Realmuto hit .265 with an .825 OPS last postseason.

Harper’s 1.137 postseason OPS as a Phillie is the best of any Phillie with 15 playoff games — by 150 points.

Would you rather have Harper fresh for the NLDS or deny him rest — or worse, risk him getting hurt — against the Nationals in August?

I’ll admit, I tend to accept Thomson’s decisions more readily than most. I had little problem with him pulling ace Zack Wheeler for José Alvarado in the sixth inning of Game 6 of the 2022 World Series. Pinch-hitting for rookie Johan Rojas, his best defender, in the fourth inning of Game 7 of the NLCS with a one-run lead — that’s just a dumb idea.

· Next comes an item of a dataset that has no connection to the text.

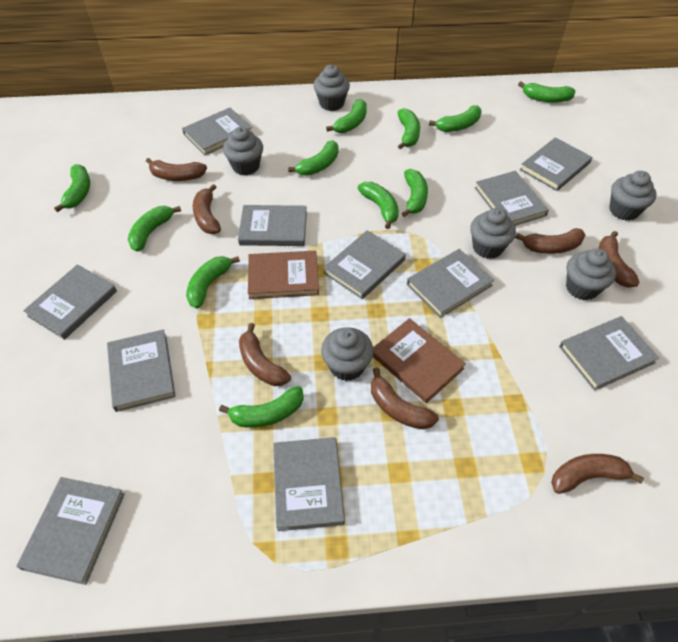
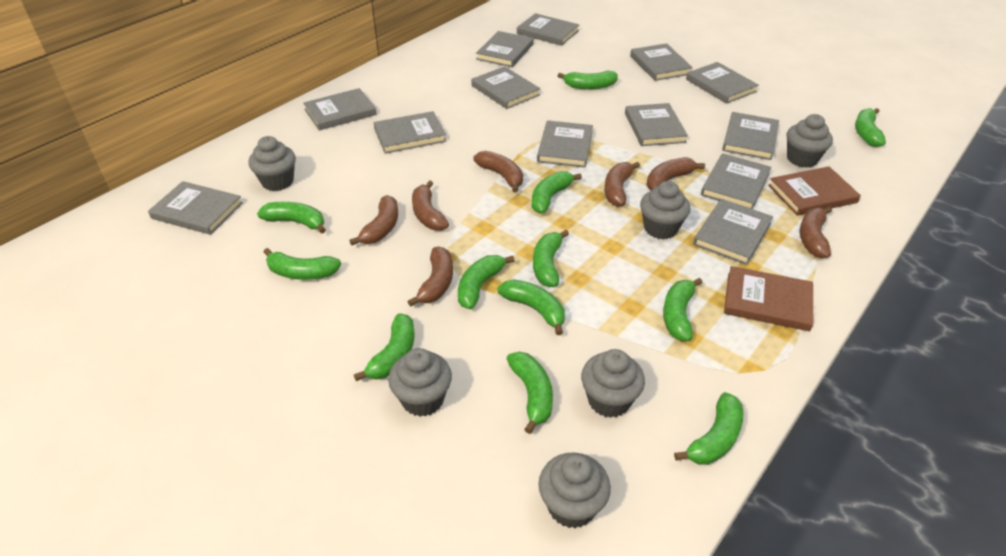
green banana: 11 -> 12
grey book: 11 -> 13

But I couldn’t believe he kept going to rookie Orion Kerkering and faded Craig Kimbrel in the NLCS last year. I didn’t think Rojas, an emergency replacement last year, was ready for full-time work in the majors coming out of spring training this year, but Thomson wanted him in center field; he finally was sent down in June (he’s back).

Few coaches or managers I’ve been around in my 34 years as a writer are as attuned to the pulse of their players as Thomson. He is why an underachieving team under Girardi, a World Series winner, is achieving to its capabilities. The Phillies entered Wednesday’s game in Atlanta 21 games over .500 and six games ahead of the Braves.

Not that you’d know it.

Frankly, Harper probably should have sat Tuesday in Atlanta, too; he went 0-for-4 with three strikeouts. Thomson implied that he considered keeping a regular or two out of the lineup Tuesday, but Harper started Tuesday and Wednesday.

Harper has pinch hit three times in the last five seasons. The last two times were in the second game of a doubleheader in 2022 and the first game of a doubleheader in 2023. So he’d done his game-day preparation. Unlike Sunday.

Over his career, Harper has been a superb pinch hitter, with a .389 average and a 1.333 OPS in 22 plate appearances, but, really, the task has gone the way of the dodo.

Which, in this instance, is what a lot of Thomson’s critics sound like.